The book begins with the self-explanatory section, ‘What then shall poetry be about’. Besides the fact that reading this section put me into several existential spins about poetry, it was an entertaining discovery about the lies poets have been telling through the centuries (which we believe anyway, as Bharthari said circa 400 CE) the expectations from a poet, the what and how it should be, and so on.

The arrogance and fierce possessiveness of a poet comes through in “ If anyone faults my poetry, even my teacher,/even God himself, I’ll fight back/and win .” The poem is ‘I was born for poetry’ by Chellapilla Venkata Sastri and translated from the Telugu by Velchuru Narayana Rao.

Nara’s ‘White Paper’, Nanne Coda’s ‘On Poetry in Telugu’, Bharthari’s ‘Her Face Is Not The Moon, Nor Are Her Eyes’, the extract from Ezhuthacchan’s ‘Adhyatma Ramayana’, Mona Zote’s ‘What Poetry Means to Ernestina in Peril’ were delightful discoveries.

There are also poems I like reading from time to time, like Agha Shahid Ali’s ghazal, ‘In Arabic’ or Hemant Divate’s ‘The Average Temperature of a Word Required for it to be Used in a Line of Poetry’ translated from the Marathi by Dilip Chitre.

‘Are You Looking for a God’ is devoted entirely to devotional poetry and we read poems following different poetic conventions of the periods they belonged to: God as saviour, God as lover, God as playmate. I thoroughly enjoyed the playfulness of Janabai’s ‘God My Darling’ (translated from the Marathi by Arun Kolatkar) in which the poet asks God to kill her in-laws so that she and God can be together: “ God my darling/ do me a favour and kill my mother-in-law/I will feel lonely when she is gone/but you will be a good god won’t you/and kill my father-in-law/… let them drop dead says jani/then we will be left alone/just you and me.”

There is Andal, Purandara Das, Subramania Bharati, Tukaram, Mohammed Iqbal and Mirabai, all rendered in translation, of course. And there is also a beautifully ironic poem in Malayalam by S. Joseph, ‘My Sister’s Bible’ (translated by K. Satchidanandan) in which we see a Bible, which has everything from a ration book to money to notices of feasts; everything, except the preface, the Old and New Testaments, maps or the red cover.

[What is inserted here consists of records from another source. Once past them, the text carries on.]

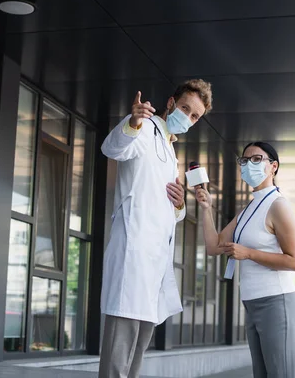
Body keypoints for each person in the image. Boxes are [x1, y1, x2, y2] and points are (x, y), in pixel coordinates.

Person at [99, 80, 212, 378]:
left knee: (138, 349)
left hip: (154, 261)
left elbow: (163, 209)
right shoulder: (146, 129)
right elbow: (112, 148)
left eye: (195, 116)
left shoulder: (170, 149)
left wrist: (179, 207)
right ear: (171, 102)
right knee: (119, 353)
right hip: (133, 255)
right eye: (185, 108)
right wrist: (134, 121)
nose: (188, 117)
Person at [196, 142, 295, 378]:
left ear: (273, 166)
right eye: (244, 161)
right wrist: (206, 209)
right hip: (252, 303)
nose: (248, 165)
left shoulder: (278, 205)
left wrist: (248, 253)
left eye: (256, 159)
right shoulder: (249, 209)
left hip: (277, 302)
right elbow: (215, 246)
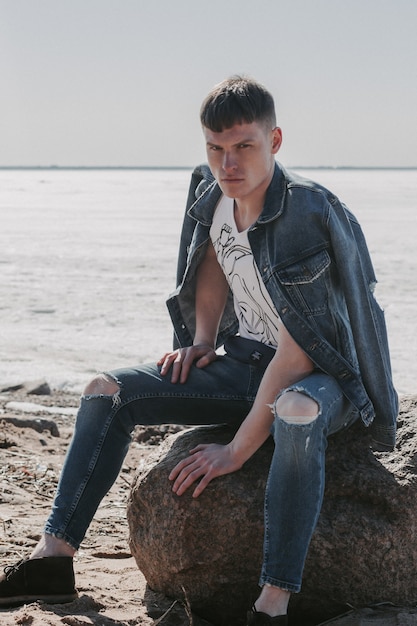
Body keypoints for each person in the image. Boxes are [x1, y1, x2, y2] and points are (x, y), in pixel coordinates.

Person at [0, 76, 398, 625]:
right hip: (242, 361)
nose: (228, 163)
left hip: (322, 374)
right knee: (104, 392)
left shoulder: (305, 214)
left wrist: (235, 451)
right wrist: (203, 341)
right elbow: (211, 260)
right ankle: (54, 557)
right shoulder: (213, 189)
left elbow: (299, 351)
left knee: (296, 411)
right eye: (215, 148)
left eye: (244, 147)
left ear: (274, 140)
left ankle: (273, 604)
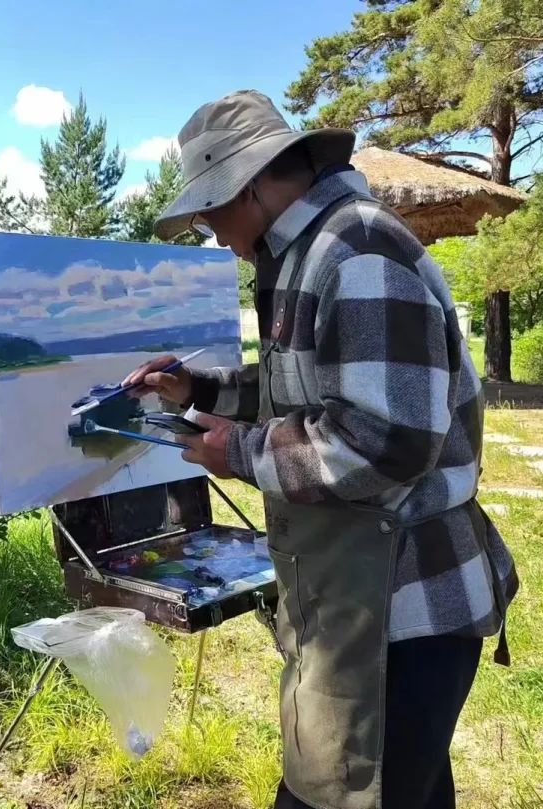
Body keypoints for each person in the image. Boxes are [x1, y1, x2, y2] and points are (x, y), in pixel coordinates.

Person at [123, 90, 519, 809]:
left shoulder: (358, 250)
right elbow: (303, 390)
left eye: (211, 213)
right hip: (366, 597)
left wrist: (239, 451)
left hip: (404, 603)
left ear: (248, 186)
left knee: (341, 794)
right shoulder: (312, 251)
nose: (214, 236)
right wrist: (196, 391)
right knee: (409, 790)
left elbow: (387, 443)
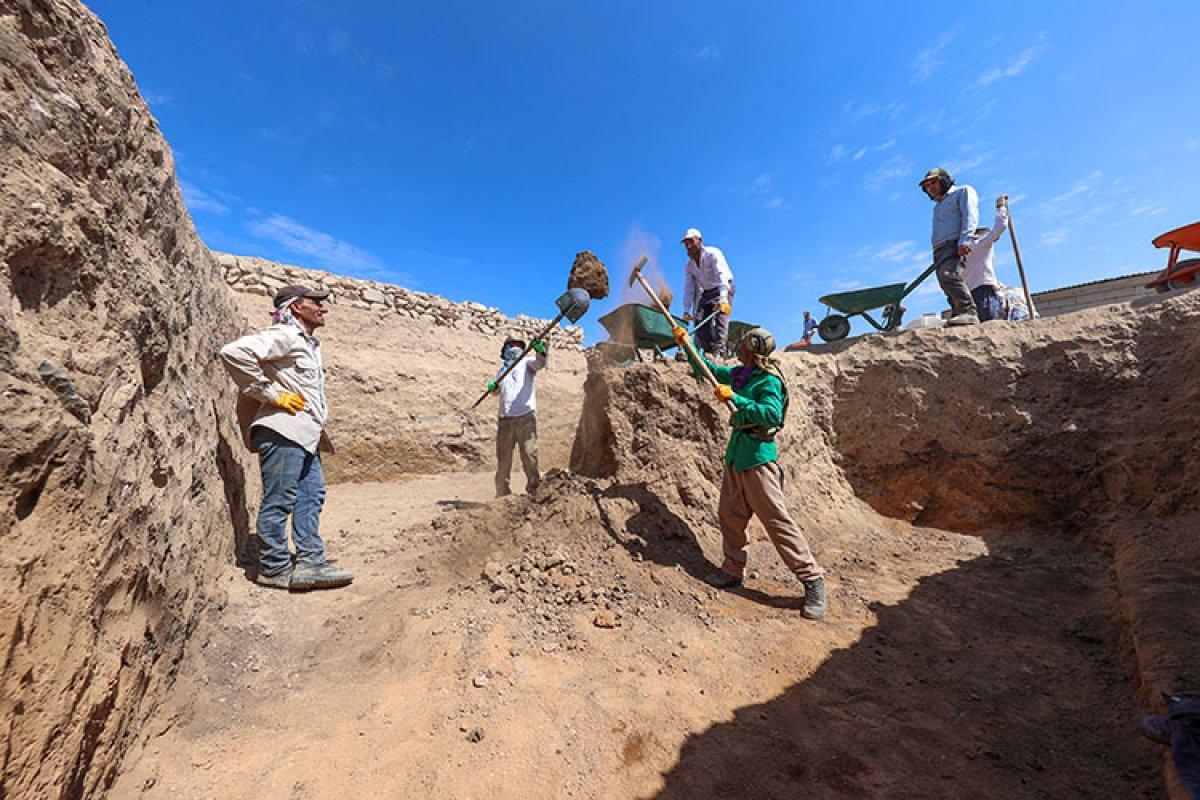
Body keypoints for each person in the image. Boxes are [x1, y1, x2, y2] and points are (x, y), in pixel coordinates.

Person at [675, 324, 828, 620]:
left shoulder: (768, 380)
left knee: (777, 521)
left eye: (743, 345)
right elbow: (709, 369)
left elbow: (771, 414)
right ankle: (733, 571)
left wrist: (738, 399)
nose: (738, 348)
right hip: (737, 457)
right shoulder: (742, 375)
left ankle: (813, 581)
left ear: (753, 350)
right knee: (730, 516)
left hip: (758, 459)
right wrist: (685, 344)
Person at [219, 284, 354, 591]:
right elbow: (233, 352)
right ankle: (274, 567)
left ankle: (310, 561)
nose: (323, 308)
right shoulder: (284, 336)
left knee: (311, 495)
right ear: (296, 307)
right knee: (280, 499)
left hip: (306, 433)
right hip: (282, 430)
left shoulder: (308, 344)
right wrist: (272, 394)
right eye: (315, 303)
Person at [487, 336, 547, 497]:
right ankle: (502, 492)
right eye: (510, 345)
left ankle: (534, 489)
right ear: (504, 351)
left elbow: (540, 363)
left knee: (529, 454)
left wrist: (540, 351)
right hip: (505, 419)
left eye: (517, 345)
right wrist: (493, 387)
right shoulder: (502, 370)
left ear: (522, 348)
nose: (513, 347)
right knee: (503, 458)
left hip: (525, 416)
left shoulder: (526, 362)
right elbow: (497, 392)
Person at [919, 167, 980, 326]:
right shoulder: (938, 206)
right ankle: (957, 313)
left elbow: (970, 215)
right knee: (944, 282)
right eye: (927, 185)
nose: (930, 187)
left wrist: (965, 239)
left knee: (950, 276)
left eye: (934, 182)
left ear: (944, 181)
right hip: (939, 248)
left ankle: (968, 312)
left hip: (954, 243)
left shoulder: (962, 192)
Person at [680, 228, 735, 357]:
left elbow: (722, 276)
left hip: (724, 287)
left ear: (700, 241)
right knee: (699, 321)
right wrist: (686, 310)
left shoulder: (713, 254)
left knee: (721, 318)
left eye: (691, 242)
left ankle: (720, 351)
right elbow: (689, 288)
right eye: (686, 244)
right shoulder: (689, 266)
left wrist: (723, 299)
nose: (688, 246)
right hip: (707, 292)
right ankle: (709, 352)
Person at [963, 194, 1011, 321]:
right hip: (984, 292)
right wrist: (1001, 206)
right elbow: (1000, 226)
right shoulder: (980, 245)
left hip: (971, 294)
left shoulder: (965, 252)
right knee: (993, 324)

The section, ‘The Broom’s the limit’ has some poems which address sexual politics. Cantirakanti’s ‘Wanted: A Broom’ (translated from the Tamil by Martha Ann Selby and K. Paramasivan) is a refreshing take on marriage: “ The broom’s the limit… /so I can sweep you from my heart/and toss you in the trash/paying a life-subscription/just to get a male hooker/what am I/half-crazy/or a total fool

Arvind Krishna Mehrotra succinctly translates feminine boldness of a Prakrit poem ‘Let Faithful Wives’: “ Let faithful wives/Say what they like,/I don’t sleep with my husband/Even when I do.

More such haunting poems breathe together in ‘River of Blood’. Imtiaz Dharker’s ‘Gaddi Aa Gayi’ and Khadar Mohiuddin’s ‘A Certain Fiction Bit Me’ (translated from the Telugu by Velcheru Narayana Rao) are chilling poems. This section also brings to us a rare excerpt from an oral political narrative in Kannada, ‘The Bedas of Haligali’ from the late 19th century, translated by C. N. Ramachandran and Padma Sharma.

The last section I will talk about here is ‘Sleep on your left side’. Arvind Krishna Mehrotra’s ‘Bhojpuri Descant’ lists a series of thought-provoking images – superstitions or beliefs, perhaps: “ A brown she-elephant,/A bald wife,/Rain in winter:/Signs of luck.

The Indian landscape grows more ironic in Gopal Honnagere’s ‘How to Tame a Pair of New Chappals’: “ don’t take them to your temple/they may at once come to know you are weak/your god is false and start biting you/ ” he says, in his list of instructions for us.

These are but a few instances of poetry that stings, sings, laughs and bites. “You can only learn about poetry from one who knows,” says Nanne Coda (From ‘On Poetry in Telugu’). This is a poetry anthology that knows. Read it.

These My Words: The Penguin Book of Indian Poetry;Eds. Eunice De Souza and Melanie Silgardo, Penguin, Rs.499.